YOUR INSTRUCTIONS:
Which lines in the records below contain the string "terminator"? Pull out each one in full, and treat uppercase and lowercase as different.

>> BEGIN INFORMATION GIVEN

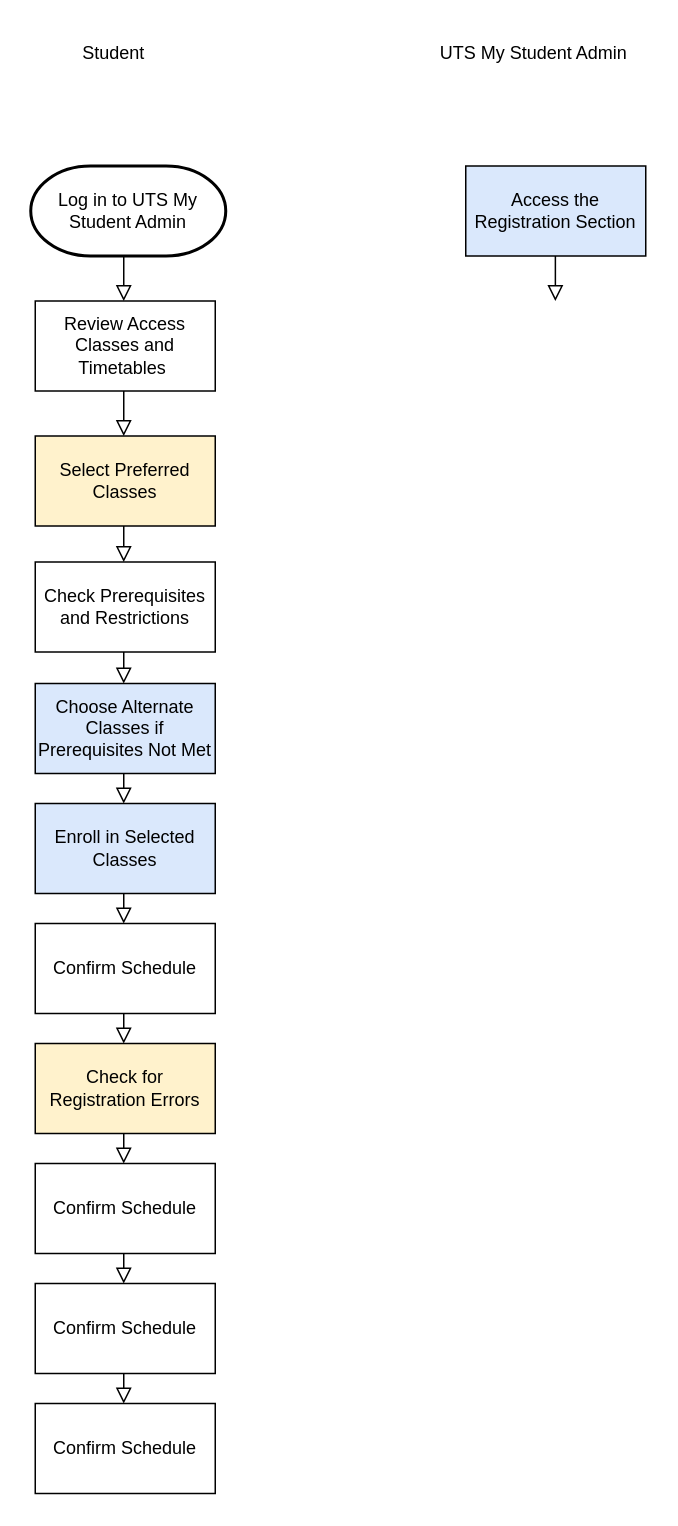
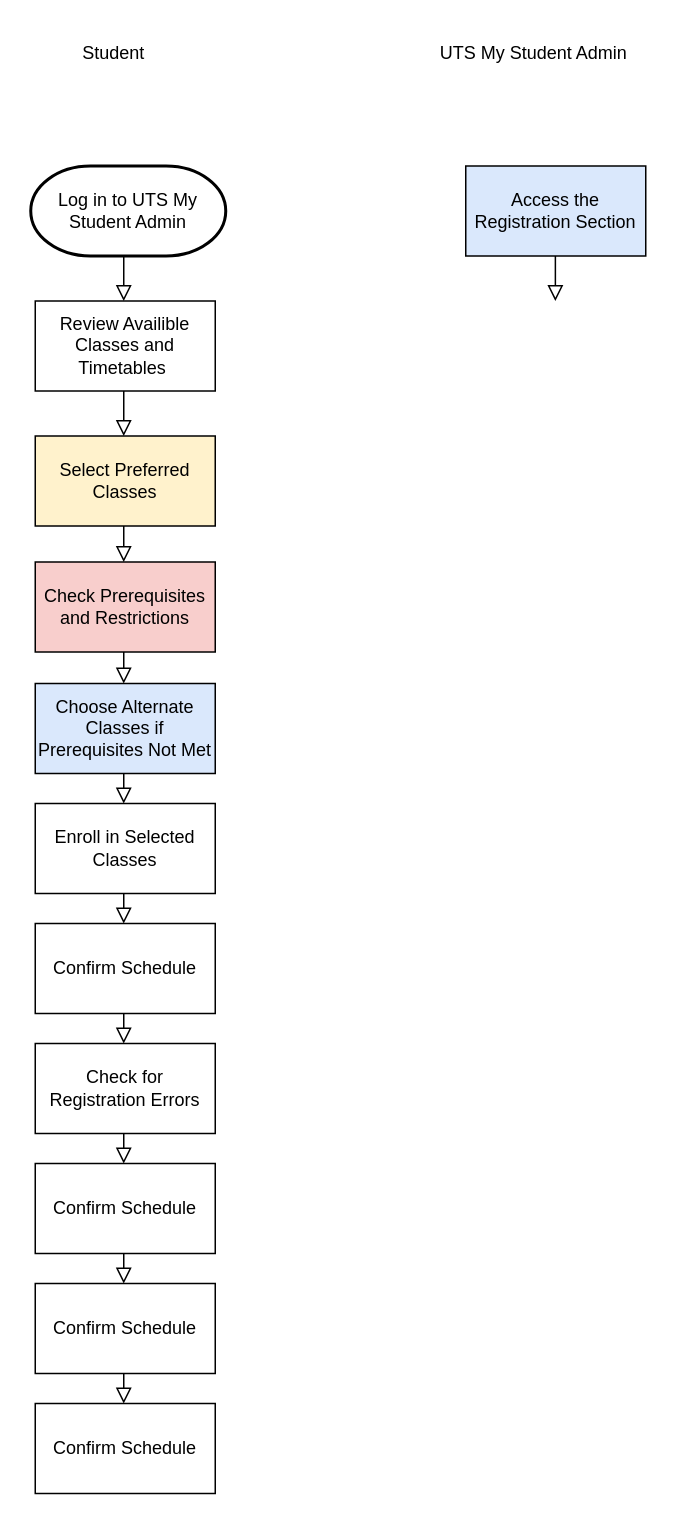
  <mxCell id="0" />
  <mxCell id="1" parent="0" />
  <mxCell id="2" value="" style="rounded=0;html=1;jettySize=auto;orthogonalLoop=1;fontSize=11;endArrow=block;endFill=0;endSize=8;strokeWidth=1;shadow=0;labelBackgroundColor=none;edgeStyle=orthogonalEdgeStyle;" edge="1" parent="1"><mxGeometry relative="1" as="geometry"><mxPoint x="82" y="648" as="sourcePoint" /><mxPoint x="82" y="695" as="targetPoint" /></mxGeometry></mxCell>
  <mxCell id="3" value="" style="rounded=0;html=1;jettySize=auto;orthogonalLoop=1;fontSize=11;endArrow=block;endFill=0;endSize=8;strokeWidth=1;shadow=0;labelBackgroundColor=none;edgeStyle=orthogonalEdgeStyle;" edge="1" parent="1"><mxGeometry relative="1" as="geometry"><mxPoint x="82" y="728" as="sourcePoint" /><mxPoint x="82" y="775" as="targetPoint" /></mxGeometry></mxCell>
  <mxCell id="4" value="" style="rounded=0;html=1;jettySize=auto;orthogonalLoop=1;fontSize=11;endArrow=block;endFill=0;endSize=8;strokeWidth=1;shadow=0;labelBackgroundColor=none;edgeStyle=orthogonalEdgeStyle;" edge="1" parent="1"><mxGeometry relative="1" as="geometry"><mxPoint x="82" y="808" as="sourcePoint" /><mxPoint x="82" y="855" as="targetPoint" /></mxGeometry></mxCell>
  <mxCell id="5" value="" style="rounded=0;html=1;jettySize=auto;orthogonalLoop=1;fontSize=11;endArrow=block;endFill=0;endSize=8;strokeWidth=1;shadow=0;labelBackgroundColor=none;edgeStyle=orthogonalEdgeStyle;" edge="1" parent="1"><mxGeometry relative="1" as="geometry"><mxPoint x="82" y="888" as="sourcePoint" /><mxPoint x="82" y="935" as="targetPoint" /></mxGeometry></mxCell>
  <mxCell id="6" value="" style="rounded=0;html=1;jettySize=auto;orthogonalLoop=1;fontSize=11;endArrow=block;endFill=0;endSize=8;strokeWidth=1;shadow=0;labelBackgroundColor=none;edgeStyle=orthogonalEdgeStyle;" edge="1" parent="1"><mxGeometry relative="1" as="geometry"><mxPoint x="82" y="327" as="sourcePoint" /><mxPoint x="82" y="374" as="targetPoint" /></mxGeometry></mxCell>
  <mxCell id="7" value="" style="rounded=0;html=1;jettySize=auto;orthogonalLoop=1;fontSize=11;endArrow=block;endFill=0;endSize=8;strokeWidth=1;shadow=0;labelBackgroundColor=none;edgeStyle=orthogonalEdgeStyle;" edge="1" parent="1"><mxGeometry relative="1" as="geometry"><mxPoint x="82" y="408" as="sourcePoint" /><mxPoint x="82" y="455" as="targetPoint" /></mxGeometry></mxCell>
  <mxCell id="8" value="" style="rounded=0;html=1;jettySize=auto;orthogonalLoop=1;fontSize=11;endArrow=block;endFill=0;endSize=8;strokeWidth=1;shadow=0;labelBackgroundColor=none;edgeStyle=orthogonalEdgeStyle;" edge="1" parent="1"><mxGeometry relative="1" as="geometry"><mxPoint x="82" y="488" as="sourcePoint" /><mxPoint x="82" y="535" as="targetPoint" /></mxGeometry></mxCell>
  <mxCell id="9" value="" style="rounded=0;html=1;jettySize=auto;orthogonalLoop=1;fontSize=11;endArrow=block;endFill=0;endSize=8;strokeWidth=1;shadow=0;labelBackgroundColor=none;edgeStyle=orthogonalEdgeStyle;" edge="1" parent="1"><mxGeometry relative="1" as="geometry"><mxPoint x="82" y="568" as="sourcePoint" /><mxPoint x="82" y="615" as="targetPoint" /></mxGeometry></mxCell>
  <mxCell id="10" value="" style="rounded=0;html=1;jettySize=auto;orthogonalLoop=1;fontSize=11;endArrow=block;endFill=0;endSize=8;strokeWidth=1;shadow=0;labelBackgroundColor=none;edgeStyle=orthogonalEdgeStyle;" edge="1" parent="1"><mxGeometry relative="1" as="geometry"><mxPoint x="82" y="243" as="sourcePoint" /><mxPoint x="82" y="290" as="targetPoint" /></mxGeometry></mxCell>
  <mxCell id="11" value="" style="rounded=0;html=1;jettySize=auto;orthogonalLoop=1;fontSize=11;endArrow=block;endFill=0;endSize=8;strokeWidth=1;shadow=0;labelBackgroundColor=none;edgeStyle=orthogonalEdgeStyle;" edge="1" parent="1"><mxGeometry x="0.6" y="10" relative="1" as="geometry"><mxPoint x="369.75" y="150" as="sourcePoint" /><mxPoint x="369.75" y="200" as="targetPoint" /><mxPoint as="offset" /></mxGeometry></mxCell>
  <mxCell id="12" value="" style="rounded=0;html=1;jettySize=auto;orthogonalLoop=1;fontSize=11;endArrow=block;endFill=0;endSize=8;strokeWidth=1;shadow=0;labelBackgroundColor=none;edgeStyle=orthogonalEdgeStyle;" parent="1" edge="1"><mxGeometry relative="1" as="geometry"><mxPoint x="82" y="153" as="sourcePoint" /><mxPoint x="82" y="200" as="targetPoint" /></mxGeometry></mxCell>
  <mxCell id="13" value="Student" style="text;html=1;align=center;verticalAlign=middle;resizable=0;points=[];autosize=1;strokeColor=none;fillColor=none;" vertex="1" parent="1"><mxGeometry x="45" y="20" width="60" height="30" as="geometry" /></mxCell>
  <mxCell id="14" value="UTS My Student Admin" style="text;html=1;align=center;verticalAlign=middle;resizable=0;points=[];autosize=1;strokeColor=none;fillColor=none;" vertex="1" parent="1"><mxGeometry x="280" y="20" width="150" height="30" as="geometry" /></mxCell>
  <mxCell id="15" value="Log in to UTS My Student Admin" style="strokeWidth=2;html=1;shape=mxgraph.flowchart.terminator;whiteSpace=wrap;" vertex="1" parent="1"><mxGeometry x="20" y="110" width="130" height="60" as="geometry" /></mxCell>
  <mxCell id="16" value="Access the Registration Section" style="rounded=0;whiteSpace=wrap;html=1;fillColor=#dae8fc;" vertex="1" parent="1"><mxGeometry x="310" y="110" width="120" height="60" as="geometry" /></mxCell>
- <mxCell id="17" value="Review Access Classes and Timetables&amp;nbsp;" style="rounded=0;whiteSpace=wrap;html=1;" vertex="1" parent="1"><mxGeometry x="23" y="200" width="120" height="60" as="geometry" /></mxCell>
+ <mxCell id="17" value="Review Availible Classes and Timetables&amp;nbsp;" style="rounded=0;whiteSpace=wrap;html=1;" vertex="1" parent="1"><mxGeometry x="23" y="200" width="120" height="60" as="geometry" /></mxCell>
  <mxCell id="18" value="Select Preferred Classes" style="rounded=0;whiteSpace=wrap;html=1;fillColor=#fff2cc;" vertex="1" parent="1"><mxGeometry x="23" y="290" width="120" height="60" as="geometry" /></mxCell>
- <mxCell id="19" value="Check Prerequisites and Restrictions" style="rounded=0;whiteSpace=wrap;html=1;" vertex="1" parent="1"><mxGeometry x="23" y="374" width="120" height="60" as="geometry" /></mxCell>
+ <mxCell id="19" value="Check Prerequisites and Restrictions" style="rounded=0;whiteSpace=wrap;html=1;fillColor=#f8cecc;" vertex="1" parent="1"><mxGeometry x="23" y="374" width="120" height="60" as="geometry" /></mxCell>
  <mxCell id="20" value="Choose Alternate Classes if Prerequisites Not Met" style="rounded=0;whiteSpace=wrap;html=1;fillColor=#dae8fc;" vertex="1" parent="1"><mxGeometry x="23" y="455" width="120" height="60" as="geometry" /></mxCell>
- <mxCell id="21" value="Enroll in Selected Classes" style="rounded=0;whiteSpace=wrap;html=1;fillColor=#dae8fc;" vertex="1" parent="1"><mxGeometry x="23" y="535" width="120" height="60" as="geometry" /></mxCell>
+ <mxCell id="21" value="Enroll in Selected Classes" style="rounded=0;whiteSpace=wrap;html=1;" vertex="1" parent="1"><mxGeometry x="23" y="535" width="120" height="60" as="geometry" /></mxCell>
  <mxCell id="22" value="Confirm Schedule" style="rounded=0;whiteSpace=wrap;html=1;" vertex="1" parent="1"><mxGeometry x="23" y="615" width="120" height="60" as="geometry" /></mxCell>
- <mxCell id="23" value="Check for Registration Errors" style="rounded=0;whiteSpace=wrap;html=1;fillColor=#fff2cc;" vertex="1" parent="1"><mxGeometry x="23" y="695" width="120" height="60" as="geometry" /></mxCell>
+ <mxCell id="23" value="Check for Registration Errors" style="rounded=0;whiteSpace=wrap;html=1;" vertex="1" parent="1"><mxGeometry x="23" y="695" width="120" height="60" as="geometry" /></mxCell>
  <mxCell id="24" value="Confirm Schedule" style="rounded=0;whiteSpace=wrap;html=1;" vertex="1" parent="1"><mxGeometry x="23" y="775" width="120" height="60" as="geometry" /></mxCell>
  <mxCell id="25" value="Confirm Schedule" style="rounded=0;whiteSpace=wrap;html=1;" vertex="1" parent="1"><mxGeometry x="23" y="855" width="120" height="60" as="geometry" /></mxCell>
  <mxCell id="26" value="Confirm Schedule" style="rounded=0;whiteSpace=wrap;html=1;" vertex="1" parent="1"><mxGeometry x="23" y="935" width="120" height="60" as="geometry" /></mxCell>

>> END INFORMATION GIVEN

REPLY:
  <mxCell id="15" value="Log in to UTS My Student Admin" style="strokeWidth=2;html=1;shape=mxgraph.flowchart.terminator;whiteSpace=wrap;" vertex="1" parent="1"><mxGeometry x="20" y="110" width="130" height="60" as="geometry" /></mxCell>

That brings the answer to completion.